PROBLEM TO WORK ON:
Every record below must come back exactly as written, with the images dropped.

╭──

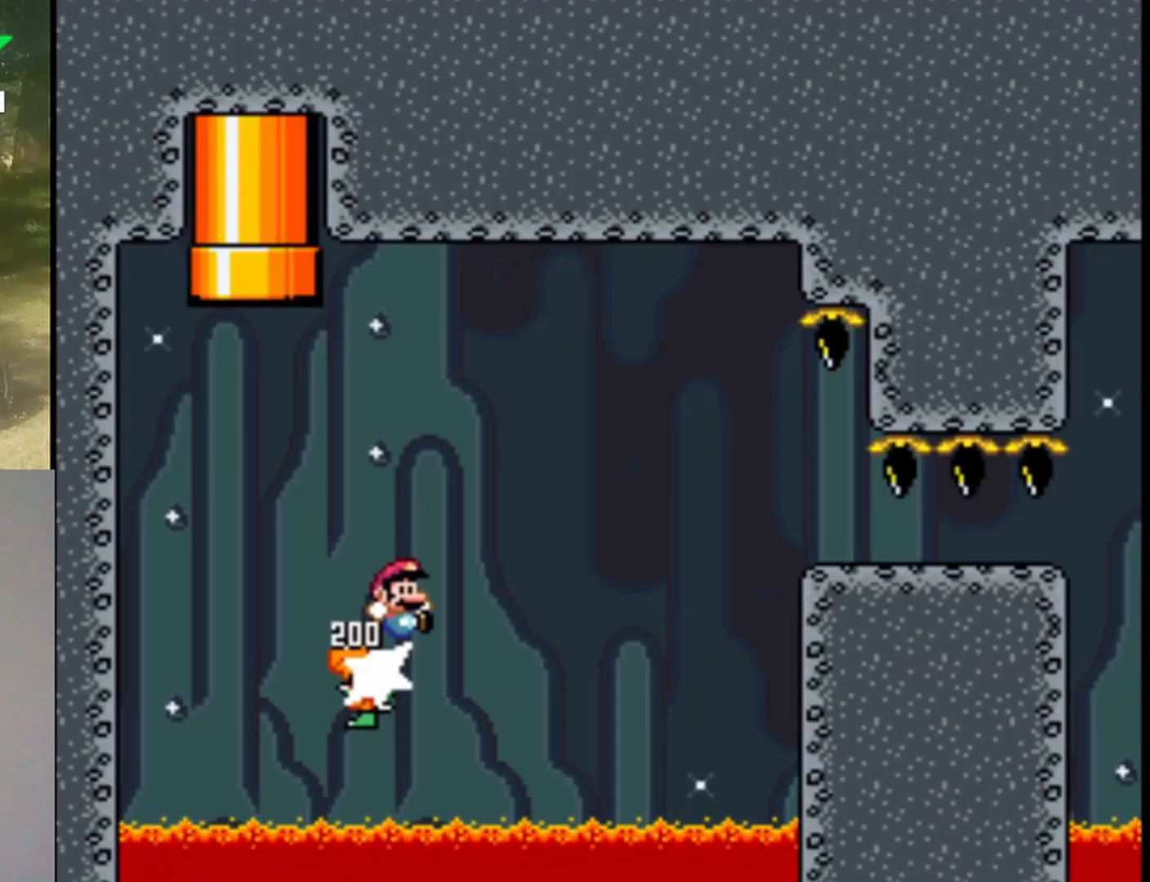
{"buttons": ["B", "Y", "DPAD_RIGHT"], "events": [[167, "B", "up"], [233, "B", "down"]]}
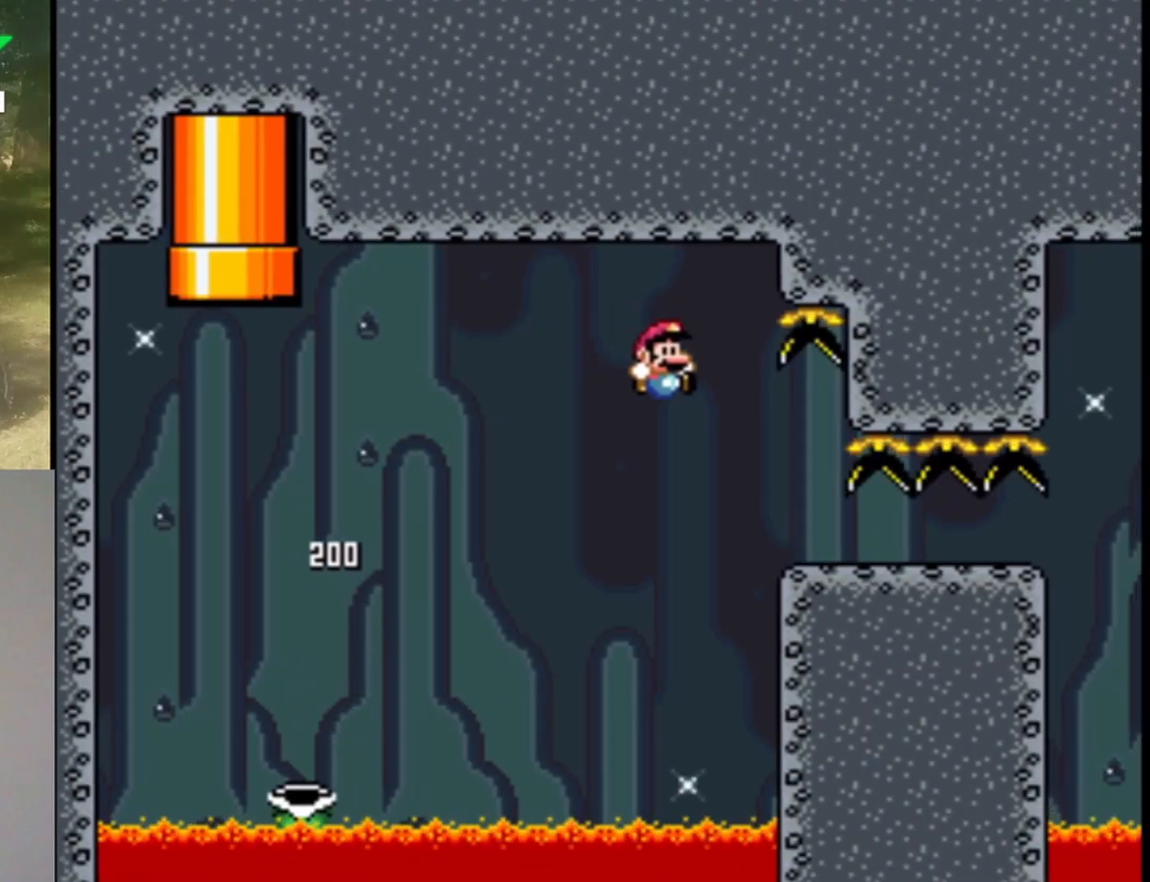
{"buttons": ["Y"], "events": [[133, "B", "up"], [133, "DPAD_RIGHT", "up"], [233, "DPAD_LEFT", "down"], [367, "DPAD_LEFT", "up"]]}
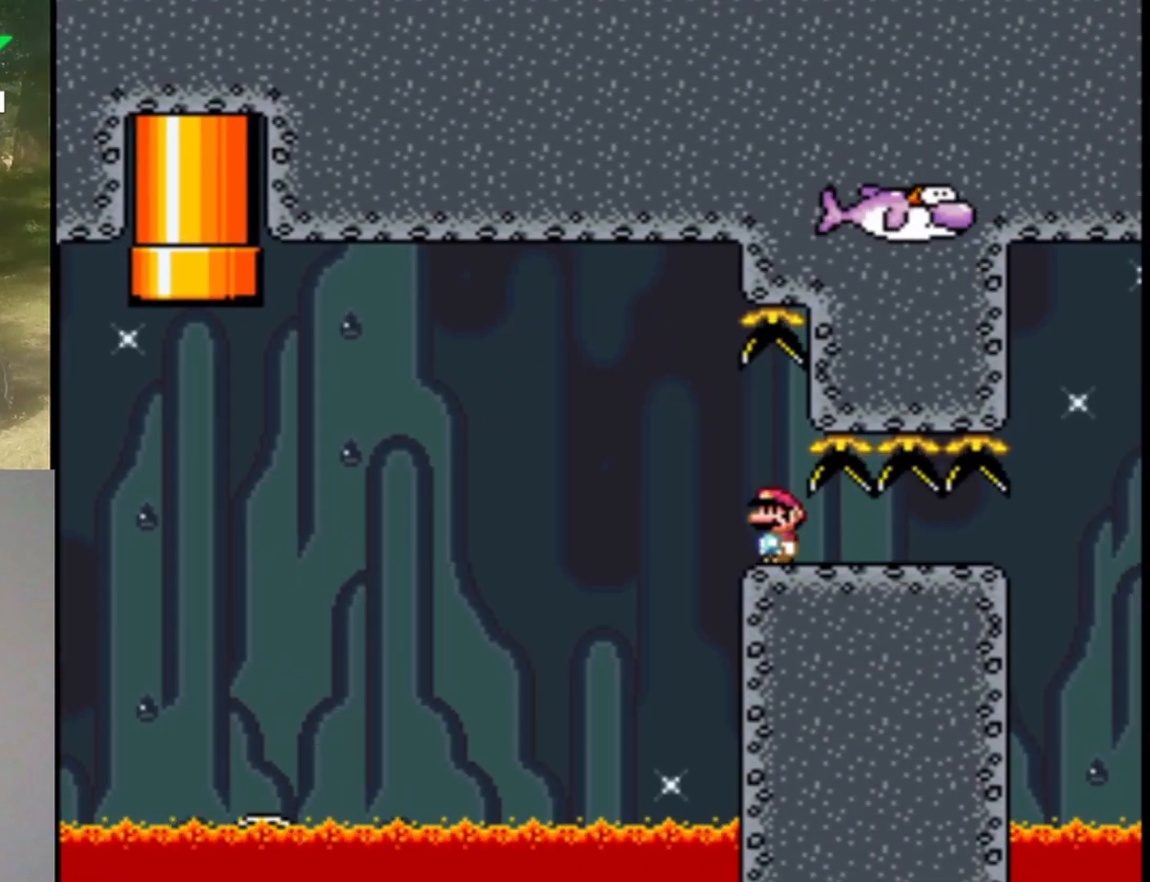
{"buttons": ["Y"], "events": [[67, "DPAD_LEFT", "down"], [200, "DPAD_LEFT", "up"], [333, "DPAD_RIGHT", "down"], [433, "DPAD_RIGHT", "up"]]}
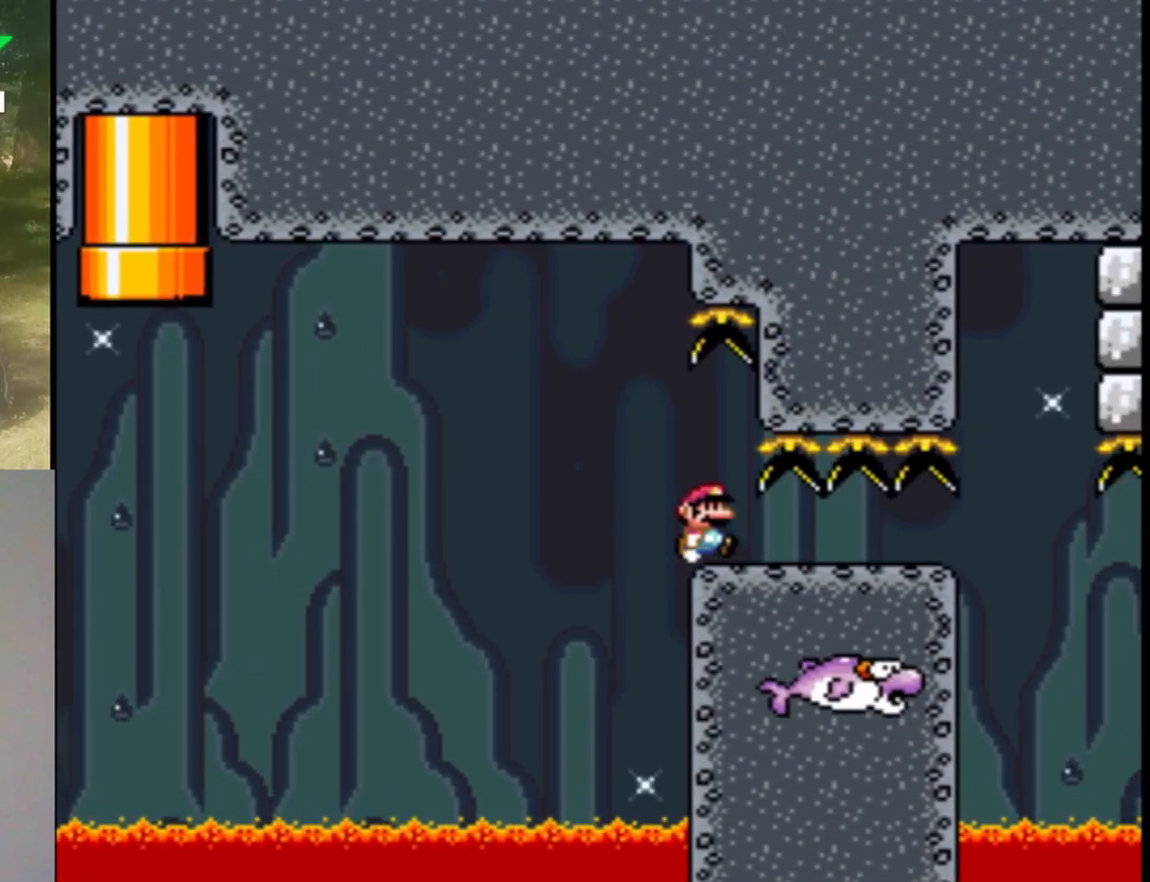
{"buttons": ["Y"], "events": []}
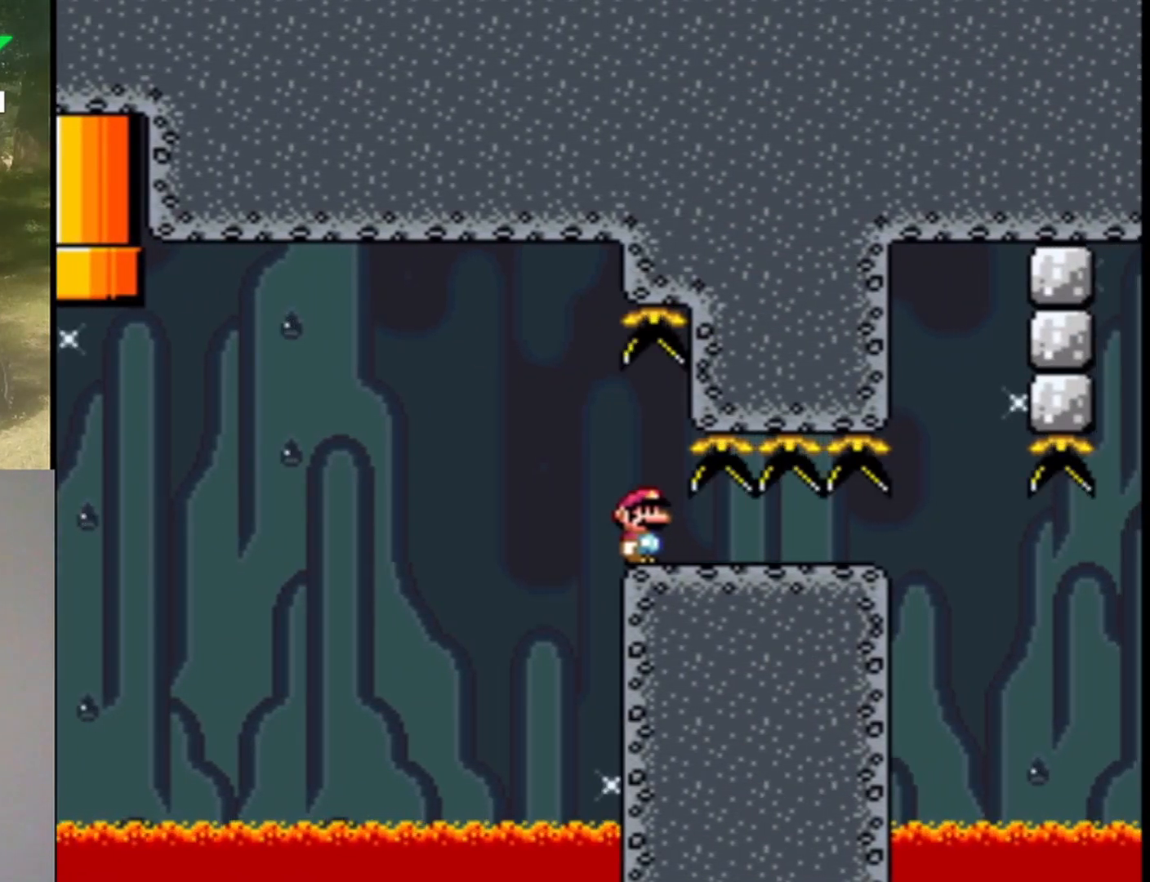
{"buttons": ["Y", "DPAD_RIGHT"], "events": [[433, "DPAD_RIGHT", "down"]]}
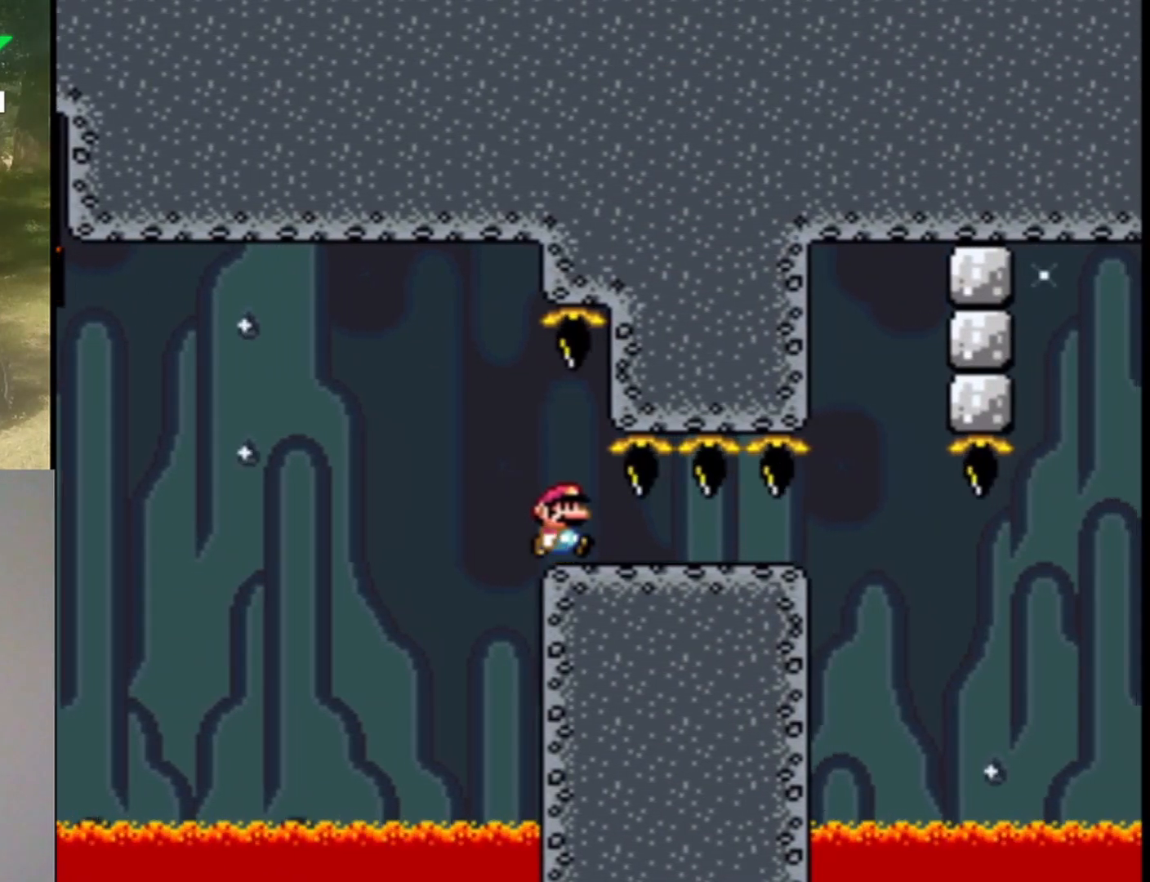
{"buttons": ["Y", "DPAD_RIGHT"], "events": [[67, "DPAD_RIGHT", "up"], [500, "DPAD_RIGHT", "down"]]}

╰──

ANSWER SECTION:
{"buttons": ["B", "Y", "DPAD_RIGHT"], "events": [[167, "B", "up"], [233, "B", "down"]]}
{"buttons": ["Y"], "events": [[133, "B", "up"], [133, "DPAD_RIGHT", "up"], [233, "DPAD_LEFT", "down"], [367, "DPAD_LEFT", "up"]]}
{"buttons": ["Y"], "events": [[67, "DPAD_LEFT", "down"], [200, "DPAD_LEFT", "up"], [333, "DPAD_RIGHT", "down"], [433, "DPAD_RIGHT", "up"]]}
{"buttons": ["Y"], "events": []}
{"buttons": ["Y", "DPAD_RIGHT"], "events": [[433, "DPAD_RIGHT", "down"]]}
{"buttons": ["Y", "DPAD_RIGHT"], "events": [[67, "DPAD_RIGHT", "up"], [500, "DPAD_RIGHT", "down"]]}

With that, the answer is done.